When Daddy was a boy his family lived in Alabama. The Thanksgiving he was six years old, people around town started saying one of Daddy’s grown-up cousins had stolen a turkey. The white men who came to his house that night weren’t police. They didn’t file charges, and they didn’t conduct any investigation, but after that night, Daddy’s cousin never walked again.
Daddy told me that story three years ago. We were in the middle of another round of integration hearings and I was tired of going to court every day. It was summer, and I didn’t want to sit in a hot, stuffy room listening to white people talk about us. I wanted to go swimming with my friends in the creek by Clayton Mill.
Daddy sat me down and told me about his cousin. He said that was why we had to keep fighting, even when it seemed like we’d never win. Because his cousin never got the chance to fight.

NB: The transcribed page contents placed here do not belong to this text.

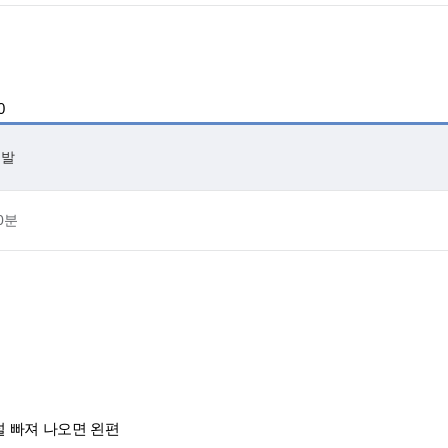
0
출발
0분
널 빠져 나오면 왼편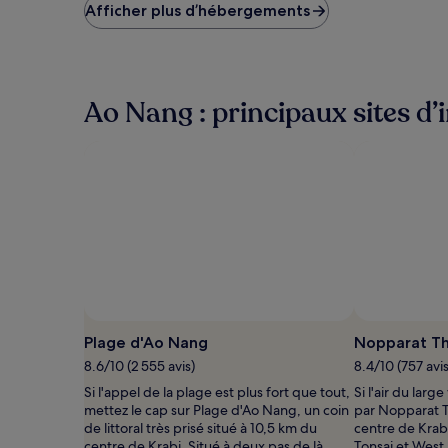
le
Afficher plus d’hébergements
plus
bas
trouvé
au
cours
Ao Nang : principaux sites d’
des
24 dernières
heures
sur
la
base
d’un
séjour
d’une
nuit
pour
2 adultes.
Les
Plage d'Ao Nang
Nopparat Th
prix
8.6/10 (2 555 avis)
8.4/10 (757 avis
et
la
Si l'appel de la plage est plus fort que tout,
Si l'air du larg
disponibilité
mettez le cap sur Plage d'Ao Nang, un coin
par Nopparat T
sont
de littoral très prisé situé à 10,5 km du
centre de Krab
susceptibles
centre de Krabi. Situé à deux pas de là,
Tonsai et West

When Daddy first told me the story, I felt guilty. I nodded and apologized and promised I’d go back to court. I’d listen to every second of it, even when the thermometer reached eighty-five and the sweat dripped into my eyes.
Today that story means something different to me altogether.
What if I never see Chuck again?
Things like what happened to Daddy’s cousin aren’t supposed to happen here. That’s why my parents moved from Alabama to Chicago in the first place. They didn’t want us to grow up the way they did. That’s what they always say.